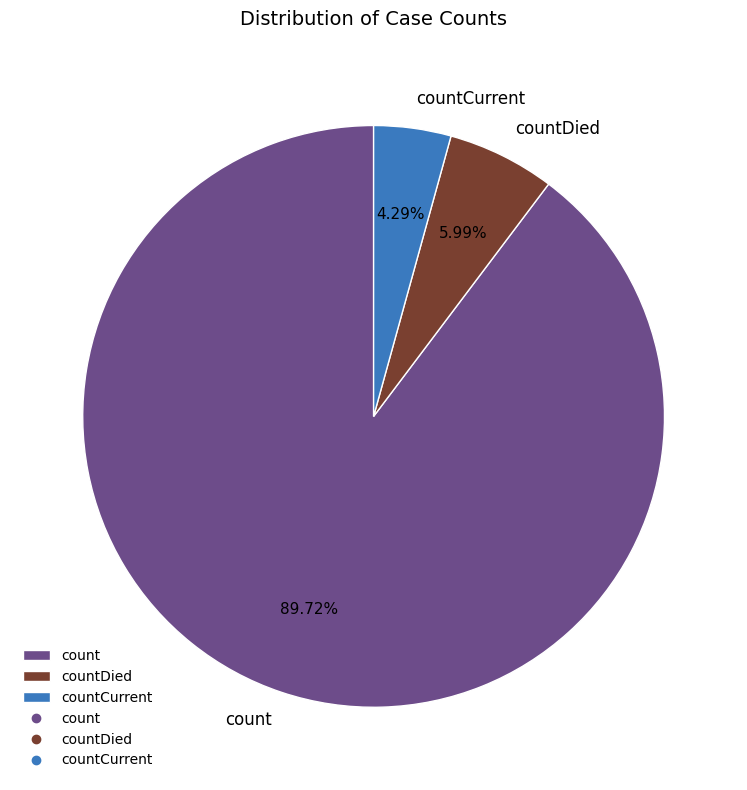

How much of the chart is everything except countDied?

94.0%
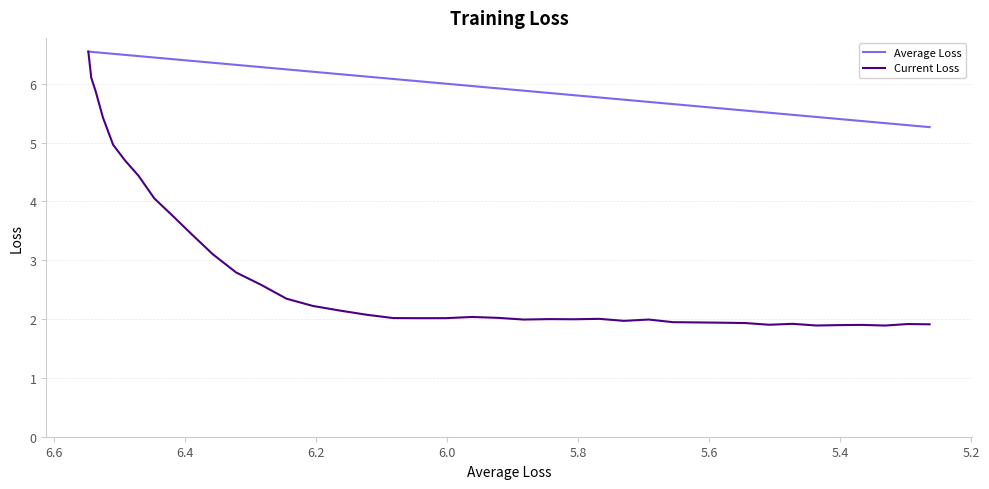

What is the value of the Current Loss point at the 26th from the left?

2.0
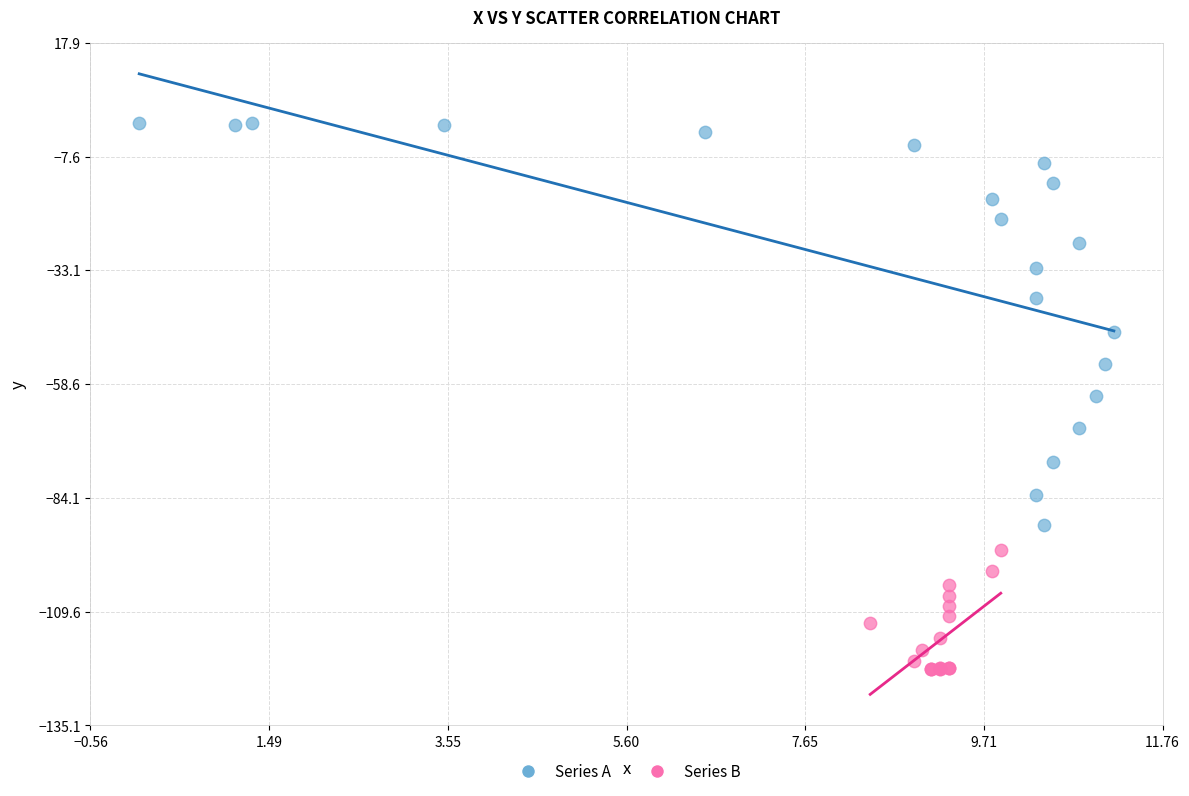

Which series reaches the maximum Y coordinate?

Series A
********************
| WHAT TO PRODUCE |
Output every text line of the data above verbatim, in the original order, omitting the pictures.

| EXPECTED ANSWER |
How much of the chart is everything except countDied?

94.0%

What is the value of the Current Loss point at the 26th from the left?

2.0

Which series reaches the maximum Y coordinate?

Series A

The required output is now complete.